I can't get this to work on a Wizard (an O2 XDA Mini S) - running the o2p2.exe after a soft reset does nothing, and there's no Today screen plugin either. Has anyone else got this to work on a Mini S?


----------



## Yorch (Feb 10, 2006)

Pocket Me said:
			
		

> You can also make your CAB file for WM2K3 to install O2 Plus 2 automatically.

Click to collapse



Is there a possibility that you can make a Cab file with those changes for WM2003 devices?


----------



## Pocket Me (Feb 10, 2006)

Yorch said:
			
		

> Is there a possibility that you can make a Cab file with those changes for WM2003 devices?

Click to collapse



Yes, absolutely.


----------



## Yorch (Feb 10, 2006)

Pocket Me said:
			
		

> Yes, absolutely.

Click to collapse



You mind sharing?  :wink:


----------



## Insane Devil (Feb 10, 2006)

────────────────────────────────────────

● **QUESTIONS**
**1)** In the forum thread about O2 Plus 2, list every different username that heads a post along with a date.
**2)** Write the next part of the forum thread about O2 Plus 2, picking up after its last line.
The data that comes after this has nothing to do with the forum thread.

● **SOURCE MATERIAL**
────────────────────────────────────────

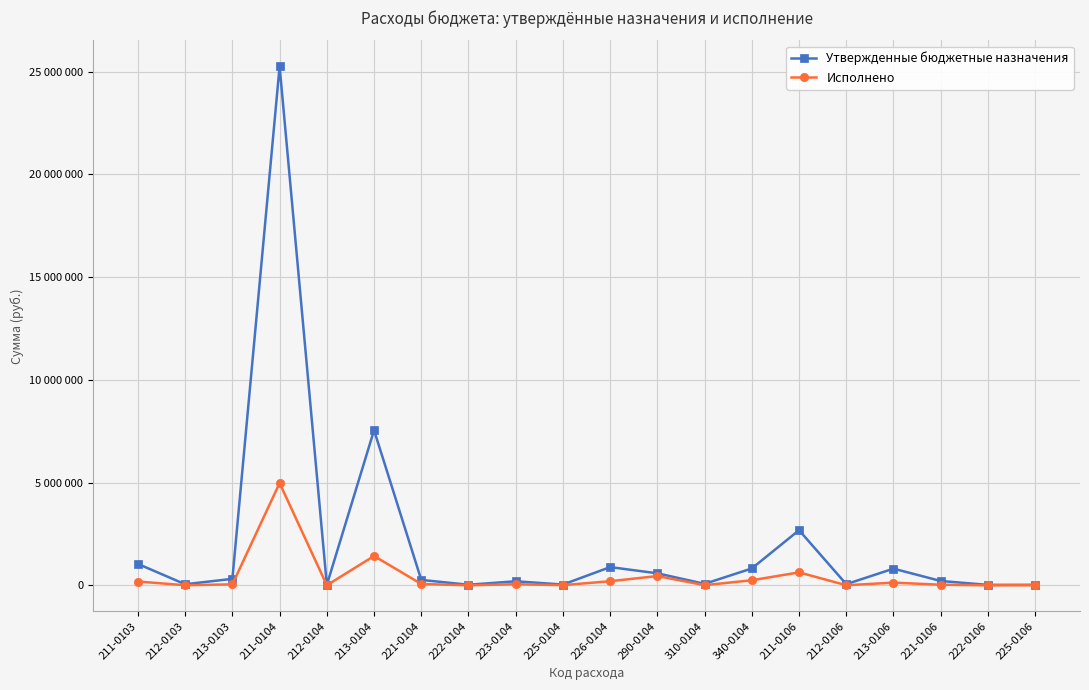

How many interior local peaks does the Утвержденные бюджетные назначения series have?

6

────────────────────────────────────────

● **RESULTS IN ORDER**
**1)** Yorch, Pocket Me, Insane Devil

**2)**
yea PocketMe, please do share it with us... Thanx a lot!


----------



## Pocket Me (Feb 11, 2006)

I've packaged the WM2K3 CAB file for my purpose, it includes my settings, the personal divert profile... So you should package for yourself. But if you dont wanna do that, you can download the general WM2K3 CAB file attached here. This CAB file was not packaged and tested by me. It's come from other. Tell me if it doesnt work.


----------



## aramlam (Feb 11, 2006)

*o2 plus w2k3*

thanks a lot "Pocket Me"

it works on my dopod 828 :lol:


----------



## chris_khho (Feb 12, 2006)

Hi all,

I dont know whether other guys here have the same problem..

The words seem a bit too large...is that because of the VGA for my O2 Xda Exec???

Cheers,


----------



## ferritt (Feb 12, 2006)

so will o2 plus work on my mini s?  And if so how does it work and bugs etc...?  I used to have pucket plus on but it slowed down my mini s that much that i had to get rid.  Hard reset was the only way.  dont wanna have to do that again so any comments on how it fairs on the mini s would be great.

cheers


----------



## nforsans (Feb 12, 2006)

it works fine on my Wizard - MDA Vario


----------



## wonderben (Feb 13, 2006)

how to install this .rar file into my 818 Pro? Thanks


----------



## wonderben (Feb 13, 2006)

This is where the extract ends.